Situated on the confluence of the Saône and Rhône Rivers, Lyon has been luring people since 43 BC. The rivers provide a perfect backdrop to the beautiful buildings and sense of history that is Lyon.
I visited Lyon on my journey through France, a stop off on my way to Marseille. I arrived late in the evening and went to bed early. In the morning, armed with my camera, I made my way on the local bus (you can also get there easily on Lyon’s metro system), to see the sights of Vieux (Old) The people around me on the bus were starting their day and many were obviously dressed to go to work.
Starting with a croissant and cafe creme at a lovely little cafe situated across from a beautiful old church (Eglise Saint-Paul) I quickly felt like I belonged in this wonderful place. The Eglise Saint-Paul is one of the oldest churches in Lyon. Built in the Middle Ages, the St Paul church was the center of a self-sufficient area, enclosed by its own walls. During the Renaissance era, merchants used the area of the Church as a commercial center.
It’s easy to wander around, Vieux Lyon and imagine what it was like to live here in bygone eras.
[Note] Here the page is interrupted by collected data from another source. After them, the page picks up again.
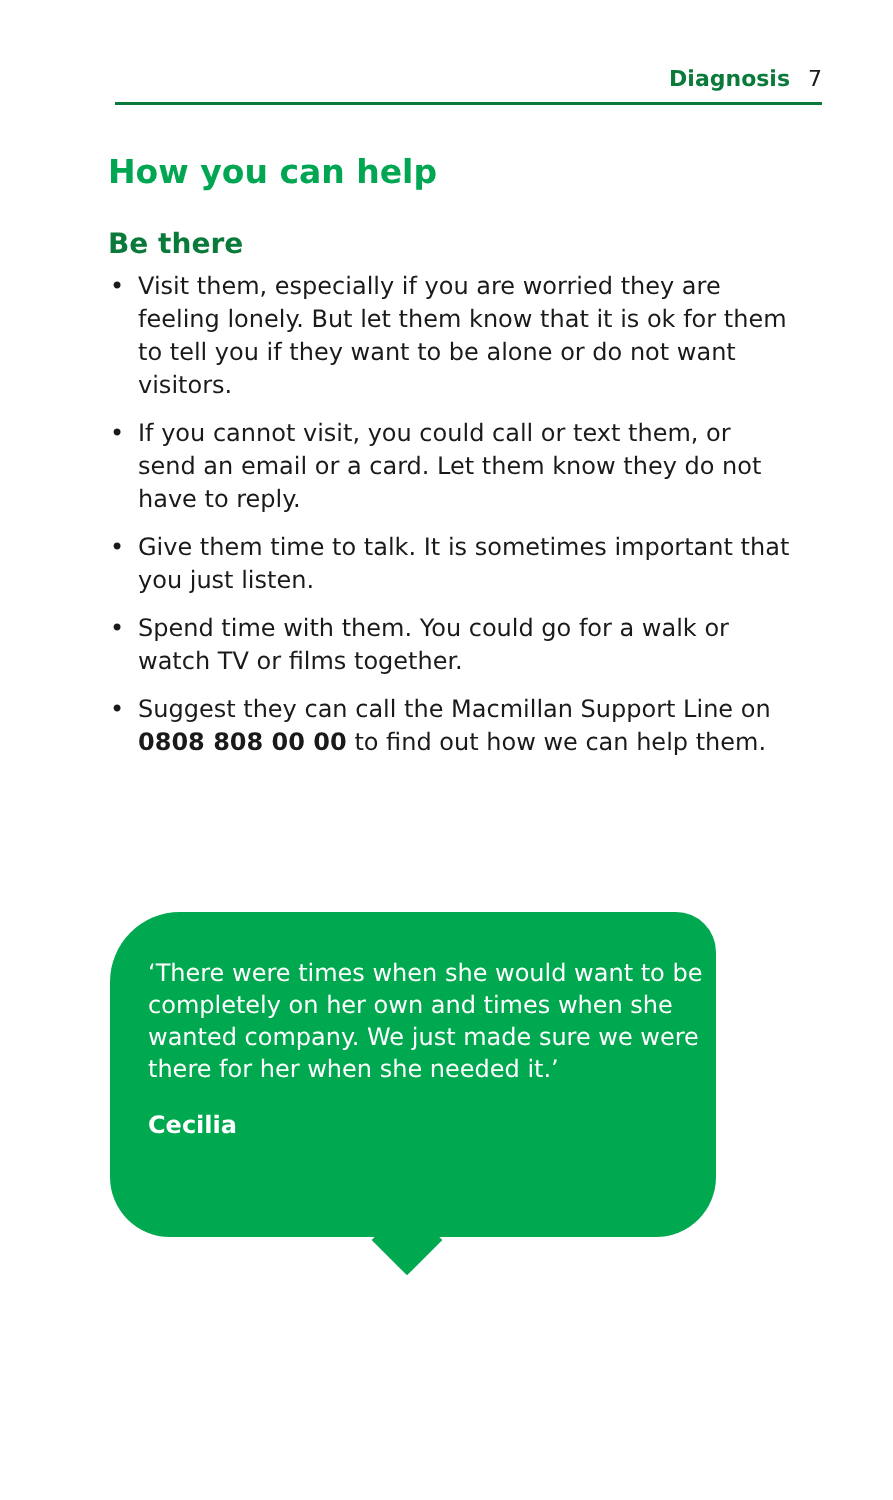Diagnosis 7
How you can help
Be there
• Visit them, especially if you are worried they are feeling lonely. But let them know that it is ok for them to tell you if they want to be alone or do not want visitors.
• If you cannot visit, you could call or text them, or send an email or a card. Let them know they do not have to reply.
• Give them time to talk. It is sometimes important that you just listen.
• Spend time with them. You could go for a walk or watch TV or films together.
• Suggest they can call the Macmillan Support Line on 0808 808 00 00 to find out how we can help them.
‘There were times when she would want to be completely on her own and times when she wanted company. We just made sure we were there for her when she needed it.’
Cecilia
Filled with medieval cobbled streets, lined with buildings that date back to the Renaissance that show the best of gothic, Italian Renaissance and French Renaissance architecture, a walk through Vieux Lyon, provides you with a glimpse into yesteryear. Along these beautiful narrow streets of Vieux Lyon, you’ll find the Traboules. The Traboules are pathways joining two streets, going through several buildings. During World War II, they were used by Resistance fighters to hide their clandestine activities.
You’ll also find lovely little grocery shops, la boulangerie (bakeries) and interesting little museums on your walk. I can’t describe the feeling I had when entering a little grocery store to buy some fresh fruit and pick up the latest edition of Charlie Hebdo. It’s also easy to see why Vieux Lyon is a UNESCO-listed site.
Either because it was off-peak tourist season and perhaps because my visit was early in the day, I was lucky to have the chance to wander through this beautiful part of Lyon without the crowds and soon realised I was the only foreigner around. This afforded me the opportunity to have a chat with some of the local people and see the sights without the tourist throngs.
Later in the morning, I stumbled upon a laneway with a staircase that took me up the hill. Believe you me this was not for the faint of heart, I found myself stopping to rest on a number of occasions, but when I reached the top, I realised the climb was well worth it. The view from the top was magical and I stayed for quite a while taking in the scenery and marvelling at the view over Vieux Lyon.
I thoroughly enjoyed my day in Vieux Lyon and as I made my way back to my hotel, and as I found myself lost again, which I am apt to do, I had the feeling I had been witness to a truly remarkable place.
Tip: You can’t leave Lyon without sampling some Lyonnais specialties in a Bouchon (Bistro).